We create custom high quality and functional web applications for small to large companies throughout Australia.
The first step to building a web application is to find out what it is that you want the web application to achieve. What do you want it to be able to do? What problems should it solve?
This is important because this is the overall goal that we are working towards. A custom web application can be created to solve this.
If your goal is to improve workflow and productivity, then we can create an application that structures the workflow, identifies any weak areas and allows your team to work more productively.
You may want to increase your branding and/or client interaction. In this case we can create a web app in the form of a client portal to allow your clients to connect with your organisation to perform specific functions such as ordering, helpdesk ticketing, return authorisations, loyalty member benefits, and more.

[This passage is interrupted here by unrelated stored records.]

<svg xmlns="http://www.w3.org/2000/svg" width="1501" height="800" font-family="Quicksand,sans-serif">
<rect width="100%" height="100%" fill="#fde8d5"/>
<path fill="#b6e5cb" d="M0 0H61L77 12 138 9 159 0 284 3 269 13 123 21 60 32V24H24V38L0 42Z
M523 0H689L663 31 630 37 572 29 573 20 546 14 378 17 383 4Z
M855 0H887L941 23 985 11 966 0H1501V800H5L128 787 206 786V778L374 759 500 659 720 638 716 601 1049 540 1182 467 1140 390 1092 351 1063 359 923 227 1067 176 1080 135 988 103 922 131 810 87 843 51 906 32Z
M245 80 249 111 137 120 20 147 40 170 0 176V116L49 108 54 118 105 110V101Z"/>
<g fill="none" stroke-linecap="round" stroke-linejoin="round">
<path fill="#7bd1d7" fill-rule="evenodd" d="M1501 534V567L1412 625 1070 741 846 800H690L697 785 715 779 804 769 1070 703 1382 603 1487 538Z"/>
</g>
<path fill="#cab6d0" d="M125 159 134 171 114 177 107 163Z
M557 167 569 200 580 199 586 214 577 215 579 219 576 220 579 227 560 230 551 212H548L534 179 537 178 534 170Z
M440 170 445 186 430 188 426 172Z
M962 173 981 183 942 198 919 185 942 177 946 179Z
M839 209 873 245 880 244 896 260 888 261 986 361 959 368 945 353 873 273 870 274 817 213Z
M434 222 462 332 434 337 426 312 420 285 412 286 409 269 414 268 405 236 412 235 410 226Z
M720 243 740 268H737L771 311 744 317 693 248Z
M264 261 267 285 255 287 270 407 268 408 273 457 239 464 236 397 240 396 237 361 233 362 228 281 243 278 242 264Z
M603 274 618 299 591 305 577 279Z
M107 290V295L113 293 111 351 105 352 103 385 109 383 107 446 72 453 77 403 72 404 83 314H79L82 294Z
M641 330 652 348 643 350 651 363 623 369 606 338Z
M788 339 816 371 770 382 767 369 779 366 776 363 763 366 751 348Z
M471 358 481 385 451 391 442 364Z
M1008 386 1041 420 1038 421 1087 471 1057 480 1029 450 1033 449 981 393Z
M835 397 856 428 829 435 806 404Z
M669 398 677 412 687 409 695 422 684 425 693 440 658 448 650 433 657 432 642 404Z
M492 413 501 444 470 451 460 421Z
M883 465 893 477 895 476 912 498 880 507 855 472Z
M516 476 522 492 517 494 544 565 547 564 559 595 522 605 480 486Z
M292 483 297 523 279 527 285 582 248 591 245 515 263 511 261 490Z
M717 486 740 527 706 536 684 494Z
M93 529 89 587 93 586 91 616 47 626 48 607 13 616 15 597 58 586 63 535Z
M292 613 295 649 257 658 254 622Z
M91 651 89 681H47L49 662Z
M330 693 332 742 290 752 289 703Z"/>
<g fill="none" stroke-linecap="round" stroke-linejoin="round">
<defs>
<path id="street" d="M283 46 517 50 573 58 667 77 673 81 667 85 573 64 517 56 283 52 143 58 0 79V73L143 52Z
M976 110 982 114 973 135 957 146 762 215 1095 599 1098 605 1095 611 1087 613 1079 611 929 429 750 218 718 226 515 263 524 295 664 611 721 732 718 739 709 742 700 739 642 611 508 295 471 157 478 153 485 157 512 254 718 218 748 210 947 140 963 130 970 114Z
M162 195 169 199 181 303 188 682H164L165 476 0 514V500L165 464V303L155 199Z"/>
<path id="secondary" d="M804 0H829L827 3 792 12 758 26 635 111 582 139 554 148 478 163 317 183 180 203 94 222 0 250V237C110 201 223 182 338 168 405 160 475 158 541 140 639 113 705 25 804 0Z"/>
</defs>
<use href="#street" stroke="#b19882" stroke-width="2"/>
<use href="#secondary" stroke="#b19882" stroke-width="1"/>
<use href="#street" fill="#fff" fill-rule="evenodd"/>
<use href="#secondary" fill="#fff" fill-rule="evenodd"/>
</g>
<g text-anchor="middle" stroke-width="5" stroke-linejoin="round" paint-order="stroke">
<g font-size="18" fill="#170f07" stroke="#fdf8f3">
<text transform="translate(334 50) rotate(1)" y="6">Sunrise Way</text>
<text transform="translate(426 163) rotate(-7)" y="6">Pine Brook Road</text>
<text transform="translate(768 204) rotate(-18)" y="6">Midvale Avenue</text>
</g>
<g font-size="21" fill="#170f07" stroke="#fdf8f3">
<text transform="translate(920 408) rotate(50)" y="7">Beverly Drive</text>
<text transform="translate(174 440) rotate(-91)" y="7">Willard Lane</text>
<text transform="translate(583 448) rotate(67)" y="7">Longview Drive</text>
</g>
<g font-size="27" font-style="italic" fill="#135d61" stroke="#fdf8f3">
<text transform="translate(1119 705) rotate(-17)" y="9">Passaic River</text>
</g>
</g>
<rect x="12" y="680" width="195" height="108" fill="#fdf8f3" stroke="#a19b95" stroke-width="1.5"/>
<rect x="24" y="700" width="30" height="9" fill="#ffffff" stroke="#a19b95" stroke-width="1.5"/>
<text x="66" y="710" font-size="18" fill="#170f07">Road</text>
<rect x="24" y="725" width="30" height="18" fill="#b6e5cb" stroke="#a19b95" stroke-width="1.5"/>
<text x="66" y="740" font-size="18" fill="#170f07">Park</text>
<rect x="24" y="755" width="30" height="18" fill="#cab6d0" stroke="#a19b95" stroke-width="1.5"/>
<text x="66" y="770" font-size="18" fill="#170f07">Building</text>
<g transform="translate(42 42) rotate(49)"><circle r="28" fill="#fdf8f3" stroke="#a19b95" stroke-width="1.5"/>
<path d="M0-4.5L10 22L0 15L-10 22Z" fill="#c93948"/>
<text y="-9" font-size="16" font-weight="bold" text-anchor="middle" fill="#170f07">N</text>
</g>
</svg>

Once we know what the goal of the web app is, we can work out what features to include in the application and how things will function. These features and functions can be broken down into the following:
Required Features Useful Features Optional Features
Required features are those things that are absolutely necessary in order to achieve your goals. Useful features can make life easier and make the system more efficient. While optional features are luxuries that are nice to have, but the system will still work without them.
Most web applications will utilise a database in one way or another. This is where and how the data will be stored. Generally this will be SQL (Structured Query Language.) Having the right database architecture will ensure that the web application works effectively and fast.
The design of the user interface (or UI) is important and should take into account user-friendliness and how easy and effective it is to use. Depending on the type of web app that you are after, the design and how the system looks may or may not make a difference for marketing. If it is used just by staff members, then it does not matter how it will look for customers because they will never see it. However, in this example, it should be designed with the staff members in mind. A good design will reduce the amount of training required or negate it completely in order to use the new system.
The "Front-End" or "Client-Side" of the web application is what you will see as a user. This is generally the user interface (or UI) and consists mainly of the visual elements including the presentation of data and input sections.
The "Back-End" or "Server-Side" of the web application is what you don't see. These are the things that occur behind-the-scenes and is what powers the web application in order for it to work.
Both of these areas are important and go together to make the web application.
The majority of testing will be performed during development itself. Once the web application has been completed, there may need to be some more testing done to ensure that all works as expected. You can also use this testing stage for training on how to use the new system as user mistakes generally have no real consequences. Any user mistakes can also help towards improving the front-end to avoid those mistakes in the future.